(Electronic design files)
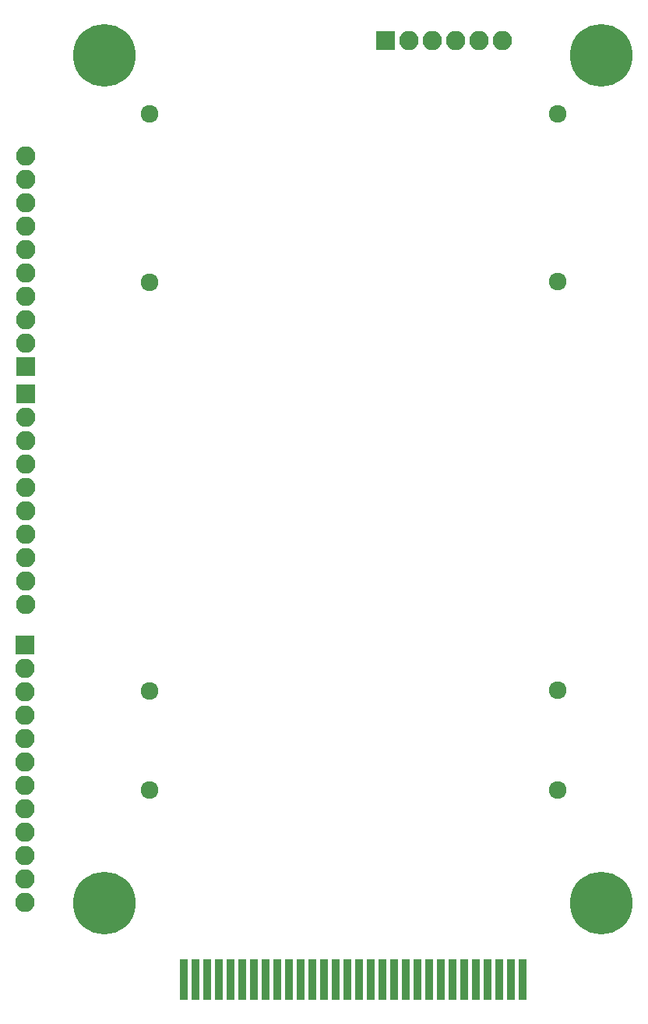
<source format=gbr>
%TF.GenerationSoftware,KiCad,Pcbnew,5.0.0*%
%TF.CreationDate,2018-07-30T20:43:33-05:00*%
%TF.ProjectId,breakout,627265616B6F75742E6B696361645F70,rev?*%
%TF.SameCoordinates,Original*%
%TF.FileFunction,Soldermask,Bot*%
%TF.FilePolarity,Negative*%
%FSLAX46Y46*%
G04 Gerber Fmt 4.6, Leading zero omitted, Abs format (unit mm)*
G04 Created by KiCad (PCBNEW 5.0.0) date Mon Jul 30 20:43:33 2018*
%MOMM*%
%LPD*%
G01*
G04 APERTURE LIST*
%ADD10R,2.100000X2.100000*%
%ADD11O,2.100000X2.100000*%
%ADD12C,1.924000*%
%ADD13R,0.960000X4.400000*%
%ADD14C,6.800000*%
G04 APERTURE END LIST*
D10*
X84963000Y-101092000D03*
D11*
X84963000Y-98552000D03*
X84963000Y-96012000D03*
X84963000Y-93472000D03*
X84963000Y-90932000D03*
X84963000Y-88392000D03*
X84963000Y-85852000D03*
X84963000Y-83312000D03*
X84963000Y-80772000D03*
X84963000Y-78232000D03*
D12*
X142824200Y-136220200D03*
X142824200Y-91871800D03*
X98475800Y-136296400D03*
X98475800Y-91948000D03*
X98475800Y-147066000D03*
X142824200Y-147066000D03*
X142824200Y-73660000D03*
X98475800Y-73660000D03*
D13*
X102168800Y-167600000D03*
X103438800Y-167600000D03*
X104708800Y-167600000D03*
X105978800Y-167600000D03*
X107248800Y-167600000D03*
X108518800Y-167600000D03*
X109788800Y-167600000D03*
X111058800Y-167600000D03*
X112328800Y-167600000D03*
X113598800Y-167600000D03*
X114868800Y-167600000D03*
X116138800Y-167600000D03*
X117408800Y-167600000D03*
X118678800Y-167600000D03*
X119948800Y-167600000D03*
X121218800Y-167600000D03*
X122488800Y-167600000D03*
X123758800Y-167600000D03*
X125028800Y-167600000D03*
X126298800Y-167600000D03*
X127568800Y-167600000D03*
X128838800Y-167600000D03*
X130108800Y-167600000D03*
X131378800Y-167600000D03*
X132648800Y-167600000D03*
X133918800Y-167600000D03*
X135188800Y-167600000D03*
X136458800Y-167600000D03*
X137728800Y-167600000D03*
X138998800Y-167600000D03*
D14*
X93573600Y-67310000D03*
X147574000Y-67310000D03*
X93573600Y-159334400D03*
X147574000Y-159334400D03*
D10*
X84937600Y-131267200D03*
D11*
X84937600Y-133807200D03*
X84937600Y-136347200D03*
X84937600Y-138887200D03*
X84937600Y-141427200D03*
X84937600Y-143967200D03*
X84937600Y-146507200D03*
X84937600Y-149047200D03*
X84937600Y-151587200D03*
X84937600Y-154127200D03*
X84937600Y-156667200D03*
X84937600Y-159207200D03*
D10*
X124079000Y-65659000D03*
D11*
X126619000Y-65659000D03*
X129159000Y-65659000D03*
X131699000Y-65659000D03*
X134239000Y-65659000D03*
X136779000Y-65659000D03*
D10*
X84963000Y-104013000D03*
D11*
X84963000Y-106553000D03*
X84963000Y-109093000D03*
X84963000Y-111633000D03*
X84963000Y-114173000D03*
X84963000Y-116713000D03*
X84963000Y-119253000D03*
X84963000Y-121793000D03*
X84963000Y-124333000D03*
X84963000Y-126873000D03*
M02*

</source>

• Exercise: Your task is a word-for-word transcription of the entries, leaving out all pictures.

• Solved problem:
<source format=gbr>
%TF.GenerationSoftware,KiCad,Pcbnew,5.0.0*%
%TF.CreationDate,2018-07-30T20:43:33-05:00*%
%TF.ProjectId,breakout,627265616B6F75742E6B696361645F70,rev?*%
%TF.SameCoordinates,Original*%
%TF.FileFunction,Soldermask,Bot*%
%TF.FilePolarity,Negative*%
%FSLAX46Y46*%
G04 Gerber Fmt 4.6, Leading zero omitted, Abs format (unit mm)*
G04 Created by KiCad (PCBNEW 5.0.0) date Mon Jul 30 20:43:33 2018*
%MOMM*%
%LPD*%
G01*
G04 APERTURE LIST*
%ADD10R,2.100000X2.100000*%
%ADD11O,2.100000X2.100000*%
%ADD12C,1.924000*%
%ADD13R,0.960000X4.400000*%
%ADD14C,6.800000*%
G04 APERTURE END LIST*
D10*
X84963000Y-101092000D03*
D11*
X84963000Y-98552000D03*
X84963000Y-96012000D03*
X84963000Y-93472000D03*
X84963000Y-90932000D03*
X84963000Y-88392000D03*
X84963000Y-85852000D03*
X84963000Y-83312000D03*
X84963000Y-80772000D03*
X84963000Y-78232000D03*
D12*
X142824200Y-136220200D03*
X142824200Y-91871800D03*
X98475800Y-136296400D03*
X98475800Y-91948000D03*
X98475800Y-147066000D03*
X142824200Y-147066000D03*
X142824200Y-73660000D03*
X98475800Y-73660000D03*
D13*
X102168800Y-167600000D03*
X103438800Y-167600000D03*
X104708800Y-167600000D03*
X105978800Y-167600000D03*
X107248800Y-167600000D03*
X108518800Y-167600000D03*
X109788800Y-167600000D03*
X111058800Y-167600000D03*
X112328800Y-167600000D03*
X113598800Y-167600000D03*
X114868800Y-167600000D03*
X116138800Y-167600000D03*
X117408800Y-167600000D03*
X118678800Y-167600000D03*
X119948800Y-167600000D03*
X121218800Y-167600000D03*
X122488800Y-167600000D03*
X123758800Y-167600000D03*
X125028800Y-167600000D03*
X126298800Y-167600000D03*
X127568800Y-167600000D03*
X128838800Y-167600000D03*
X130108800Y-167600000D03*
X131378800Y-167600000D03*
X132648800Y-167600000D03*
X133918800Y-167600000D03*
X135188800Y-167600000D03*
X136458800Y-167600000D03*
X137728800Y-167600000D03*
X138998800Y-167600000D03*
D14*
X93573600Y-67310000D03*
X147574000Y-67310000D03*
X93573600Y-159334400D03*
X147574000Y-159334400D03*
D10*
X84937600Y-131267200D03*
D11*
X84937600Y-133807200D03*
X84937600Y-136347200D03*
X84937600Y-138887200D03*
X84937600Y-141427200D03*
X84937600Y-143967200D03*
X84937600Y-146507200D03*
X84937600Y-149047200D03*
X84937600Y-151587200D03*
X84937600Y-154127200D03*
X84937600Y-156667200D03*
X84937600Y-159207200D03*
D10*
X124079000Y-65659000D03*
D11*
X126619000Y-65659000D03*
X129159000Y-65659000D03*
X131699000Y-65659000D03*
X134239000Y-65659000D03*
X136779000Y-65659000D03*
D10*
X84963000Y-104013000D03*
D11*
X84963000Y-106553000D03*
X84963000Y-109093000D03*
X84963000Y-111633000D03*
X84963000Y-114173000D03*
X84963000Y-116713000D03*
X84963000Y-119253000D03*
X84963000Y-121793000D03*
X84963000Y-124333000D03*
X84963000Y-126873000D03*
M02*

</source>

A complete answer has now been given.